Task prompt: Pictures are to be left out, and the rest of the records reproduced exactly.

------ Entries supplied ------

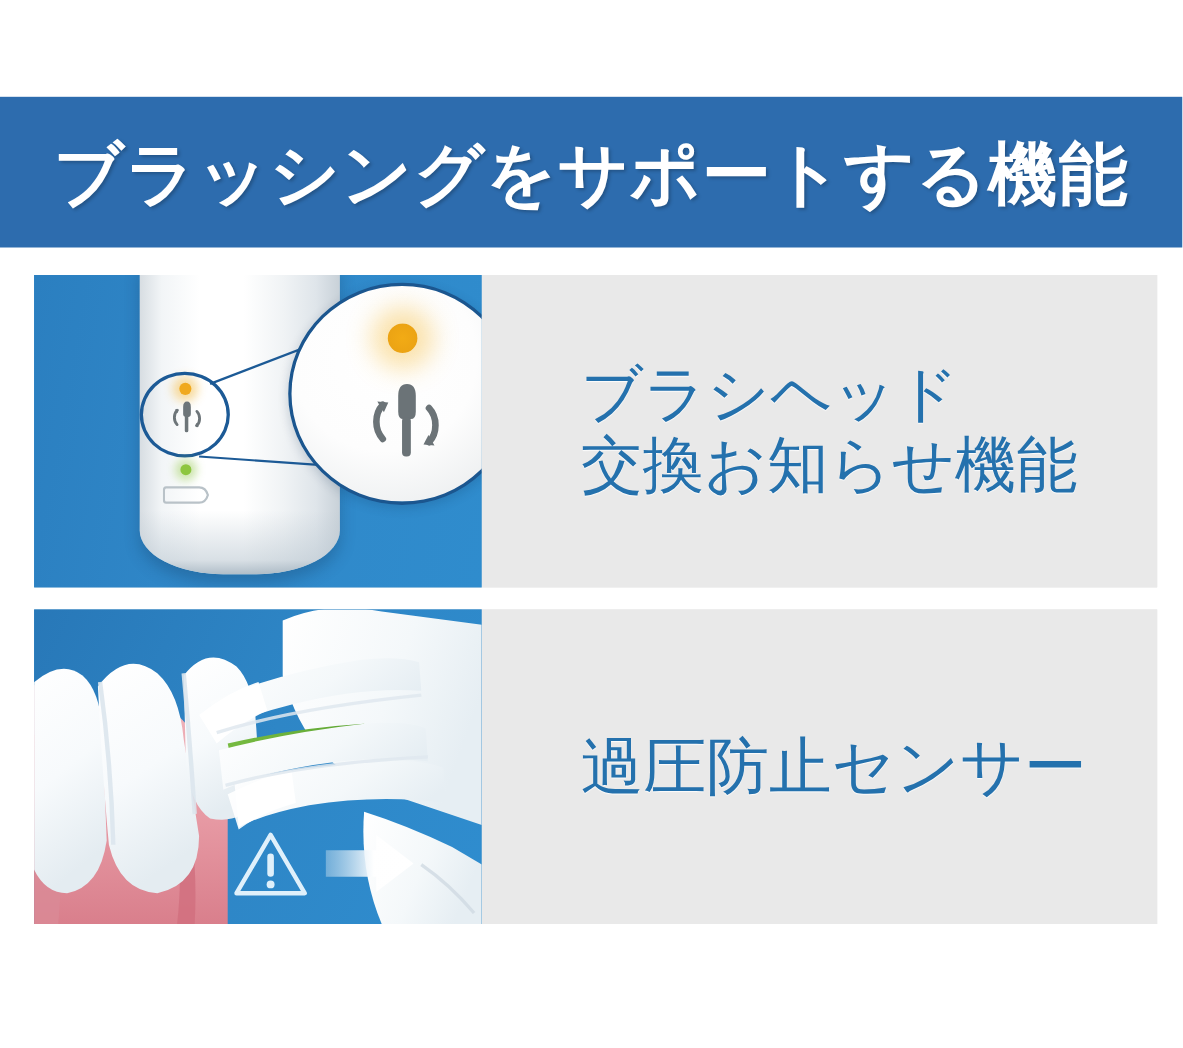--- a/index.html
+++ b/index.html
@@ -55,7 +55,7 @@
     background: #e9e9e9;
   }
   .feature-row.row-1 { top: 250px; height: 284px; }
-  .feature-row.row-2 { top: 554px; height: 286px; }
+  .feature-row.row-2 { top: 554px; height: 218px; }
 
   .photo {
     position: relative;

------

Response to the task:
--- a/index.html
+++ b/index.html
@@ -55,7 +55,7 @@
     background: #e9e9e9;
   }
   .feature-row.row-1 { top: 250px; height: 284px; }
-  .feature-row.row-2 { top: 554px; height: 286px; }
+  .feature-row.row-2 { top: 554px; height: 218px; }
 
   .photo {
     position: relative;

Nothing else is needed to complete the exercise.